Everywhere in Europe I encountered the living facts of medieval caste and of the static medieval social order. I saw them resisting, and vitally resisting, individual freedom and the industrial revolution.

It was impossible to know France without knowing that the French demand order, discipline, the restraint of traditional forms, the bureaucratic regulation of human lives by centralized police power, and that the fierce French democracy is not a cry for individual liberty but an insistence that the upper classes shall not too harshly exploit the lower classes.

I saw in Germany and in Austria scattered and leaderless sheep running this way and that, longing for the lost security of the flock and the shepherd.

Resisting step by step, I was finally compelled to admit to my Italian friends that I had seen the spirit of Italy revive under Mussolini. And it seemed to me that this revival was based on a separation of individual liberty from the industrial revolution whose cause and source is individual liberty. I said that in Italy, as in Russia, an essentially medieval, planned and controlled economic order was taking over the fruits of the industrial revolution while destroying its root, the freedom of the individual.

=====

◆ ACTIONS TO TAKE ◆
**a.** Answer these questions about the passage on liberty in Europe:
(i) According to the passage, what is the fierce French democracy an insistence on?
(ii) In which two countries did the writer see "scattered and leaderless sheep"?
(iii) Under whom did the writer admit to seeing the spirit of Italy revive?
**b.** Write the next part of the passage on liberty in Europe, picking up after its final sentence.

[Records from a dataset]

=====

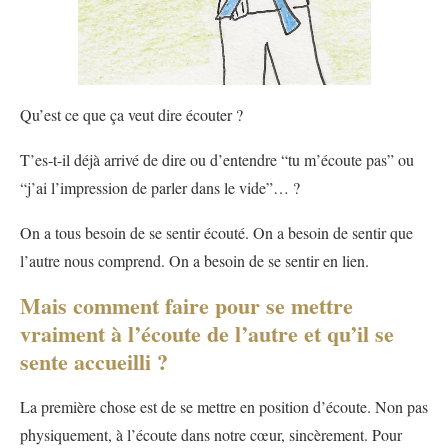
Qu’est ce que ça veut dire écouter ?
T’es-t-il déjà arrivé de dire ou d’entendre “tu m’écoute pas” ou
“j’ai l’impression de parler dans le vide”… ?
On a tous besoin de se sentir écouté. On a besoin de sentir que
l’autre nous comprend. On a besoin de se sentir en lien.
Mais comment faire pour se mettre
vraiment à l’écoute de l’autre et qu’il se
sente accueilli ?
La première chose est de se mettre en position d’écoute. Non pas
physiquement, à l’écoute dans notre cœur, sincèrement. Pour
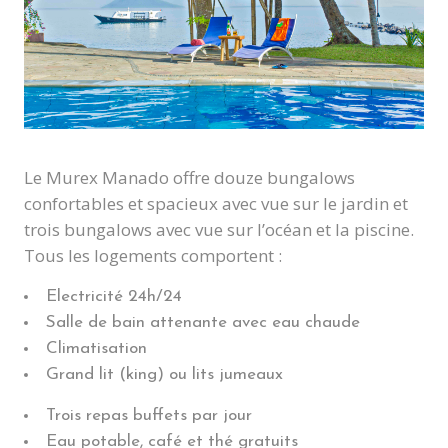
Le Murex Manado offre douze bungalows
confortables et spacieux avec vue sur le jardin et
trois bungalows avec vue sur l’océan et la piscine.
Tous les logements comportent :
Electricité 24h/24
Salle de bain attenante avec eau chaude
Climatisation
Grand lit (king) ou lits jumeaux
Trois repas buffets par jour
Eau potable, café et thé gratuits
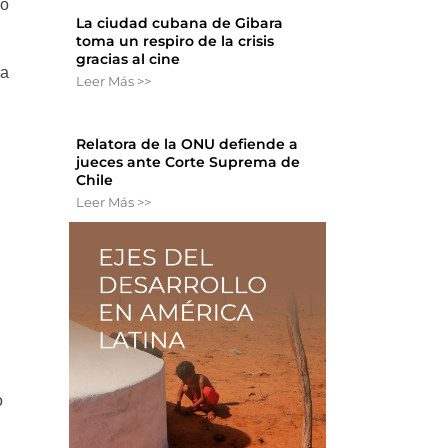
zó
La ciudad cubana de Gibara
toma un respiro de la crisis
gracias al cine
la
Leer Más >>
Relatora de la ONU defiende a
jueces ante Corte Suprema de
Chile
Leer Más >>
o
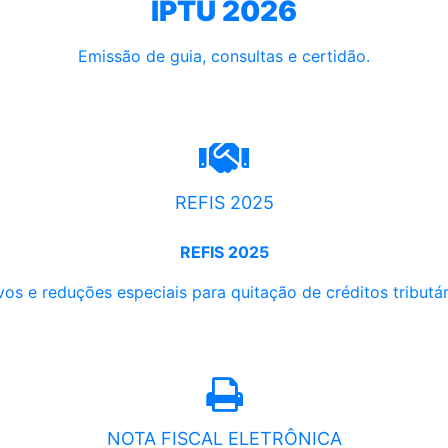
IPTU 2026
Emissão de guia, consultas e certidão.
REFIS 2025
REFIS 2025
os e reduções especiais para quitação de créditos tributári
NOTA FISCAL ELETRÔNICA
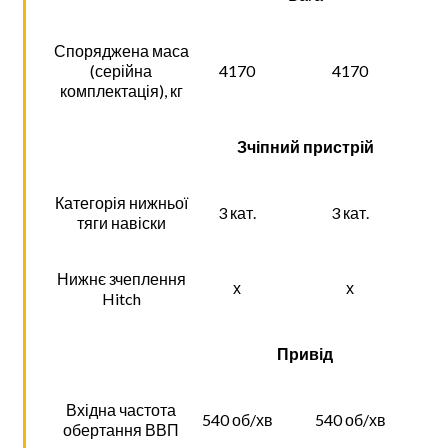
Споряджена маса
(серійна
4170
4170
комплектація), кг
Зчіпний пристрій
Категорія нижньої
3 кат.
3 кат.
тяги навіски
Нижнє зчеплення
х
х
Hitch
Привід
Вхідна частота
540 об/хв
540 об/хв
обертання ВВП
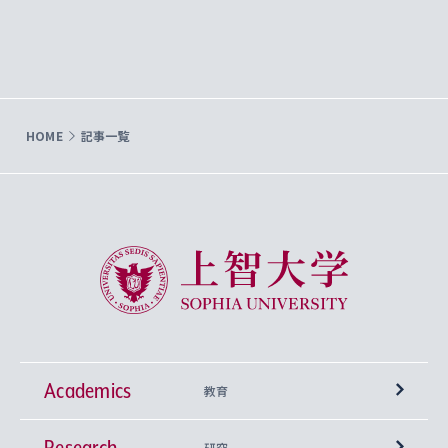
HOME
記事一覧
上智大学 Sophia University
Academics
教育
Research
学部
研究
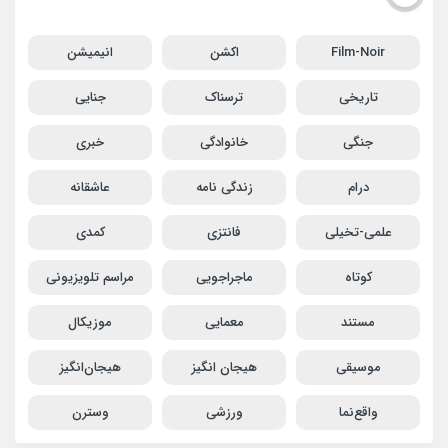
Film-Noir
اکشن
انیمیشن
تاریخی
ترسناک
جنایی
جنگی
خانوادگی
خبری
درام
زندگی نامه
عاشقانه
علمی-تخیلی
فانتزی
کمدی
کوتاه
ماجراجویی
مراسم تلویزیونی
مستند
معمایی
موزیکال
موسیقی
هیجان انگیز
هیجان‌انگیز
واقع‌نما
ورزشی
وسترن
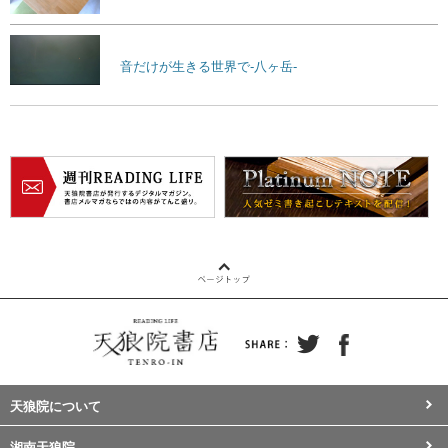
音だけが生きる世界で-八ヶ岳-
天狼院について
湘南天狼院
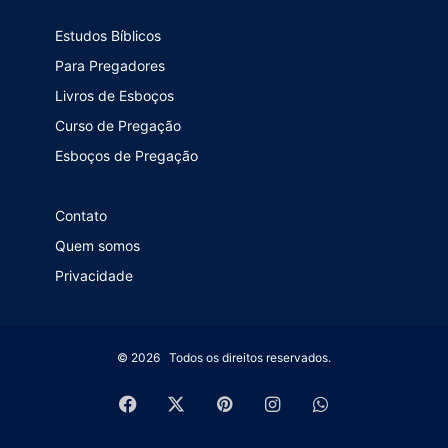
Estudos Bíblicos
Para Pregadores
Livros de Esboços
Curso de Pregação
Esboços de Pregação
Contato
Quem somos
Privacidade
© 2026 Todos os direitos reservados.
Facebook
X
Pinterest
Instagram
WhatsApp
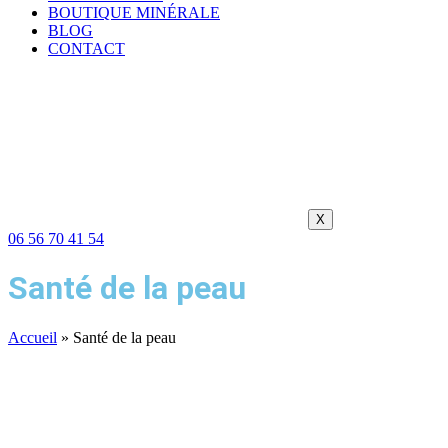
BOUTIQUE MINÉRALE
BLOG
CONTACT
X
06 56 70 41 54
Santé de la peau
Accueil
»
Santé de la peau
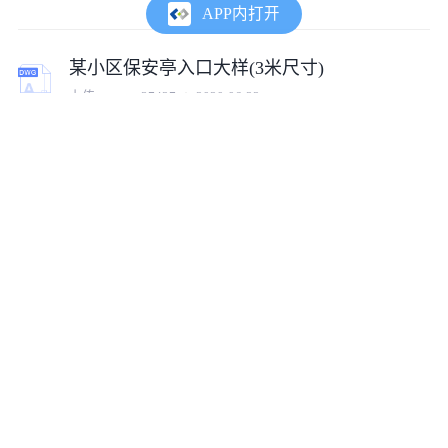
APP内打开
某小区保安亭入口大样(3米尺寸)
上传:
tumux_37427
2020-06-22
某保安亭结构CAD节点施工构造设计图
上传:
qq549559204
2020-11-21
入口圆形顶泰式现代保安亭（含结构）
上传:
tumux_25018
2023-09-21
欧式坡屋顶方形欧式保安亭含结构
上传:
tumux_49488
2023-10-10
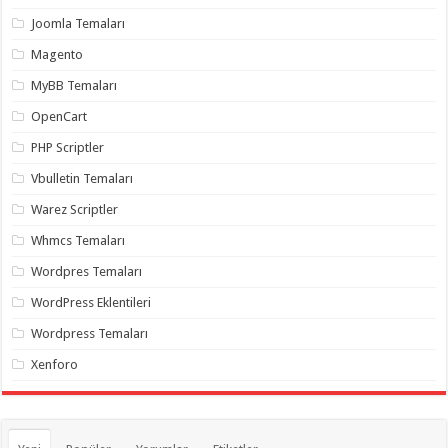
Joomla Temaları
Magento
MyBB Temaları
OpenCart
PHP Scriptler
Vbulletin Temaları
Warez Scriptler
Whmcs Temaları
Wordpres Temaları
WordPress Eklentileri
Wordpress Temaları
Xenforo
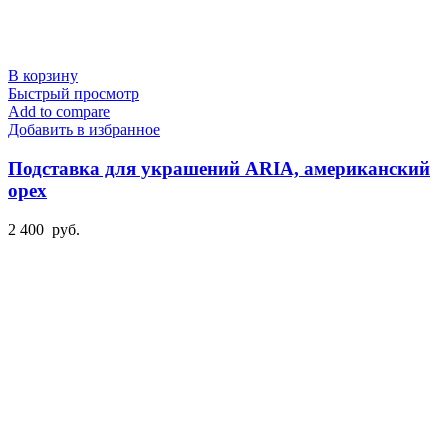
В корзину
Быстрый просмотр
Add to compare
Добавить в избранное
Подставка для украшений ARIA, американский
орех
2 400
руб.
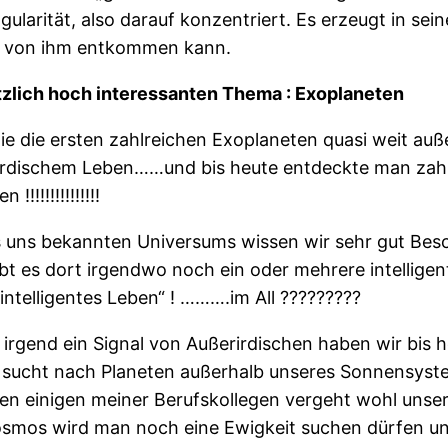
gularität, also darauf konzentriert. Es erzeugt in se
cht von ihm entkommen kann.
lötzlich hoch interessanten Thema : Exoplaneten
e die ersten zahlreichen Exoplaneten quasi weit au
irdischem Leben……und bis heute entdeckte man zah
!!!!!!!!!!!!!
des uns bekannten Universums wissen wir sehr gut Bes
t es dort irgendwo noch ein oder mehrere intellige
„intelligentes Leben“ ! ……….im All ?????????
 : irgend ein Signal von Außerirdischen haben wir bi
 sucht nach Planeten außerhalb unseres Sonnensystem
len einigen meiner Berufskollegen vergeht wohl unsere
smos wird man noch eine Ewigkeit suchen dürfen un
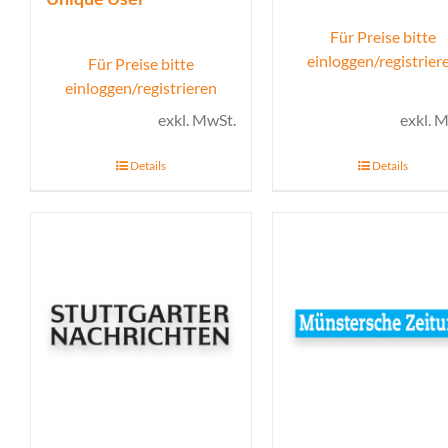
Für Preise bitte
einloggen/registrier
Für Preise bitte
einloggen/registrieren
exkl. MwSt.
exkl. 
Details
Details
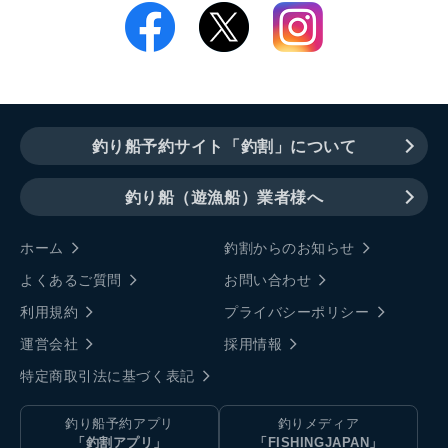
釣り船予約サイト「釣割」について
釣り船（遊漁船）業者様へ
ホーム
釣割からのお知らせ
よくあるご質問
お問い合わせ
利用規約
プライバシーポリシー
運営会社
採用情報
特定商取引法に基づく表記
釣り船予約アプリ
釣りメディア
「釣割アプリ」
「FISHINGJAPAN」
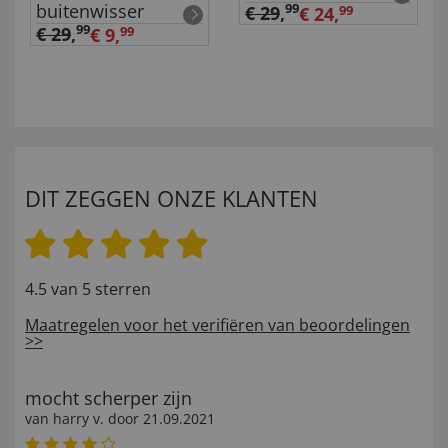
buitenwisser
99
€ 29
,
€ 24,
99
99
€ 29
,
€ 9,
99
DIT ZEGGEN ONZE KLANTEN
4.5 van 5 sterren
Maatregelen voor het verifiëren van beoordelingen
>>
mocht scherper zijn
van
harry v
. door
21.09.2021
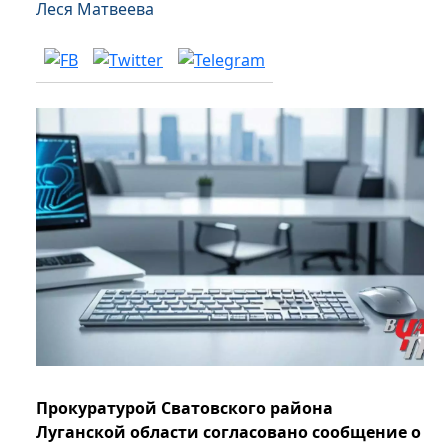
Леся Матвеева
Прокуратурой Сватовского района
Луганской области согласовано сообщение о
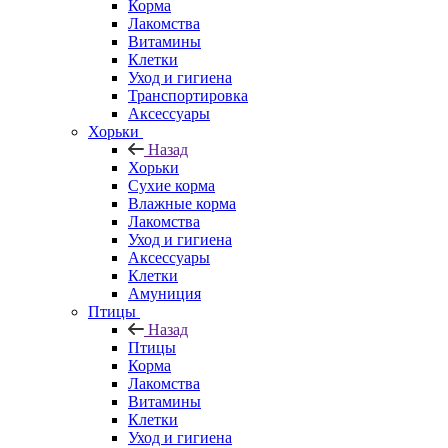
Корма
Лакомства
Витамины
Клетки
Уход и гигиена
Транспортировка
Аксессуары
Хорьки
Назад
Хорьки
Сухие корма
Влажные корма
Лакомства
Уход и гигиена
Аксессуары
Клетки
Амуниция
Птицы
Назад
Птицы
Корма
Лакомства
Витамины
Клетки
Уход и гигиена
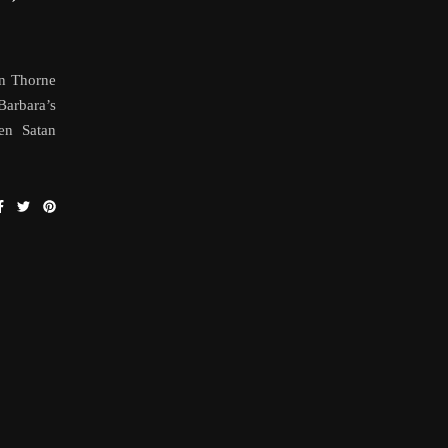
en Thorne
Barbara’s
en Satan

=====

◆ ANSWERS FOR THE TASKS ◆
**a.**
(i) That the upper classes shall not too harshly exploit the lower classes.
(ii) Germany and Austria.
(iii) Mussolini.

**b.**
“Why will you talk about the rights of individuals!” Italians exclaimed, at last impatient. “An individual is nothing. As individuals we have no importance whatever. I will die, you will die, millions will live and die, but Italy does not die. Italy is important. Nothing matters but Italy.”

This rejection of one’s self as an individual was, I knew, the spirit animating the members of the Communist Party. I heard that it was the spirit beginning to animate Russia. It was the spirit of Fascism, the spirit that indubitably did revive Italy. Scores, hundreds of the smallest incidents revealed it.

In 1920, Italy was a fleas’ nest of beggars and thieves. They fell on the stranger and devoured him. There was no instant in which baggage could be left unguarded; every bill was an over-charge and no service however small was unaccompanied by a bill; taxis dodged into vacant streets and boats stopped midway to ships, that drivers and boatmen might terrorize timid passengers into paying twice. Every step in Italy was a wrangle and a fight.

In 1927, my car broke down after nightfall in the edge of a small Italian village. Three men, a waiter, a charcoal burner, and the uniformed chauffeur of wealthy travelers sleeping in the inn, worked all night on the engine. When it was running smoothly in the bleak dawn, all three refused to take any payment. Americans in a similar situation would have refused from human friendliness and personal pride. The Italians said firmly, “No, signora. We did it for Italy.” This was typical. Italians were no longer centered in themselves, but in that mythical creation of their imaginations unto which they poured their lives, Italy, immortal Italy.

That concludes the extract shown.